プロレス写真記者の眼BACK NUMBER
46年目の新日本プロレスの近未来。
オカダとタイガーマスクWの遭遇。
text by
原悦生Essei Hara
photograph byEssei Hara
posted2017/03/08 17:30
タイガーマスクWにレインメーカーを見舞うオカダ。2人の濃厚なレスリングは大田区体育館の観客の目をくぎ付けにした。
佐山に長州、闘魂三銃士、棚橋と中邑、そしてオカダ。
それから。
タイガー・ジェット・シンの戦慄。
猪木とストロング小林、大木金太郎らとの殺伐とした戦い。モハメド・アリ。
佐山聡のタイガーマスク。IWGP。長州力という嵐。
武藤敬司、蝶野正洋、橋本真也。
両国国技館7連戦。ドーム・ツアー。
時代の流れの中で、新日本プロレスは爆発したり、沈みかけたりした。試行錯誤を繰り返し、生き残って今日に至った。今思えば、爆発的なブームは狂乱的だった。
棚橋弘至。中邑真輔。
そして、もう一人、オカダ・カズチカ。
たぶん、猪木と彼らをつなぐものはほとんどない。猪木は「もう棚橋くらいしか知らないなあ」という。中邑のヒザでのフィニッシュ、ボマイェ=キンシャサがアリ経由でつないでいると言えばいえる。
真夏の上野毛の道場は過酷な灼熱地獄だった。
でも、もし、過去と現在をつないでいるものがあるとしたら、上野毛の道場だけだろう。
かつて猪木が住んでいた場所。そこに真っ先に建てられた道場では多くのレスラーが汗を流してきた。真夏の道場は過酷な灼熱地獄だった。スクワットを続けると足元の床には、汗の水たまりができた。逆に誰もいなくなった深夜の道場は、暗闇と孤独な静けさが心を落ち着かせてくれた。好んで夜に道場に通うレスラーもいた。
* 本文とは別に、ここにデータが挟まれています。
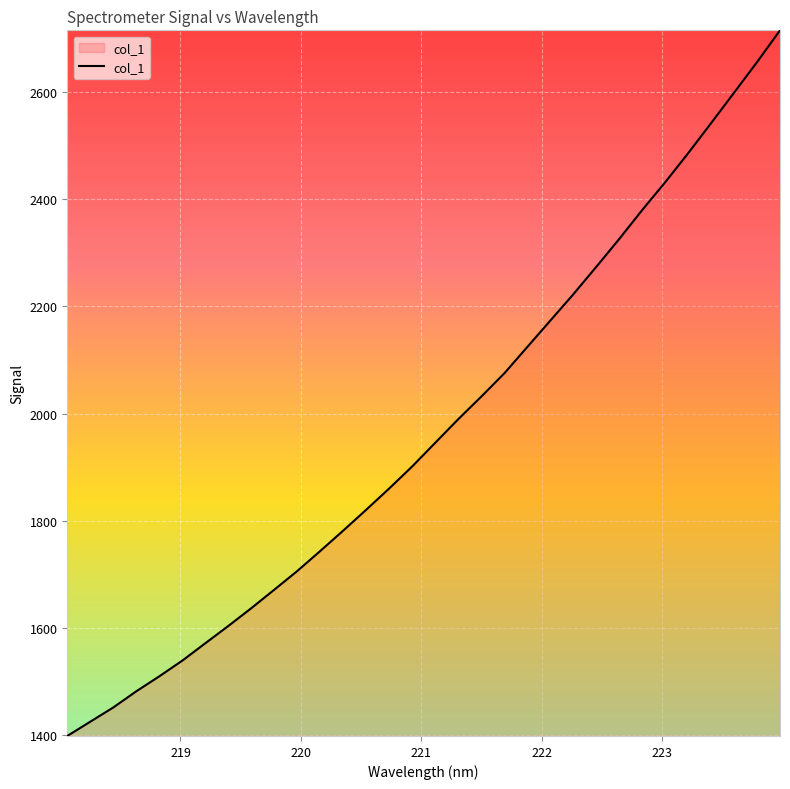

What is the greatest value displayed?

2714.6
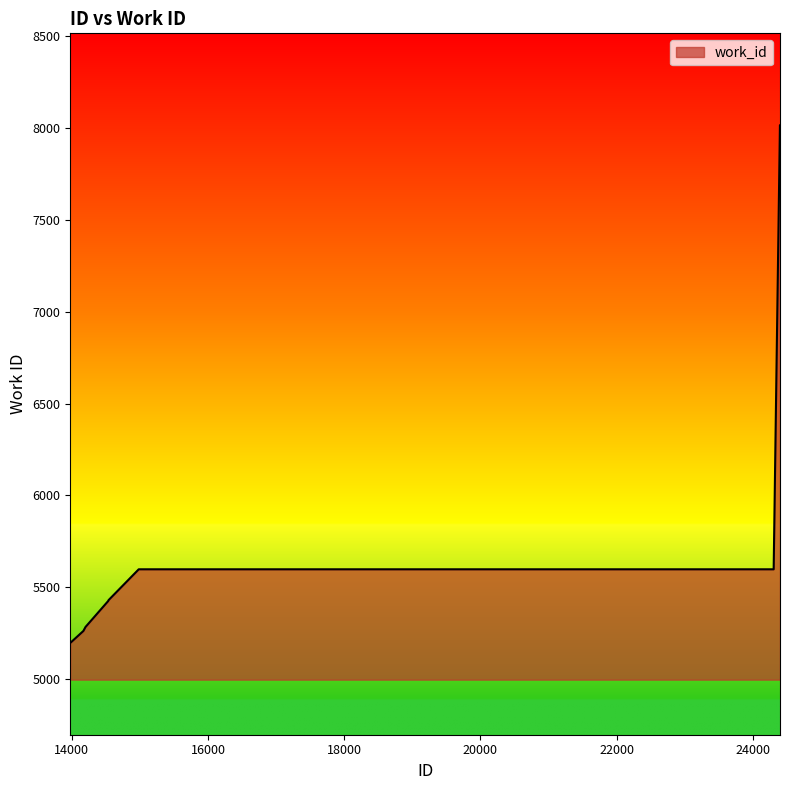

How many lines are shown in the chart?

1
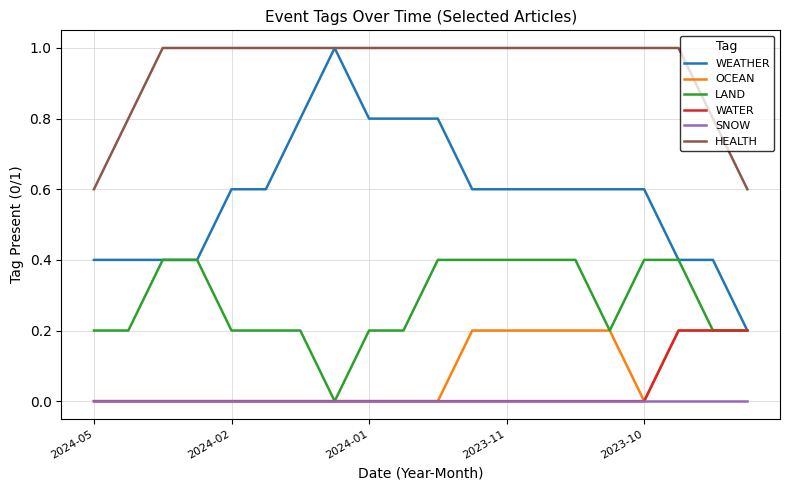

True or false: HEALTH and SNOW cross at least once.

False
時は2017年3月6日。場所は大田区総合体育館。オカダ・カズチカvs.タイガーマスクW。新日本プロレスが旗揚げ45周年記念試合として用意したカードだ。いや、IWGP王者オカダがタイガーマスクWを指名する形で実現したと言った方が正しい。
「現実を見せる」とオカダは5日前に後楽園ホールの観客に約束した。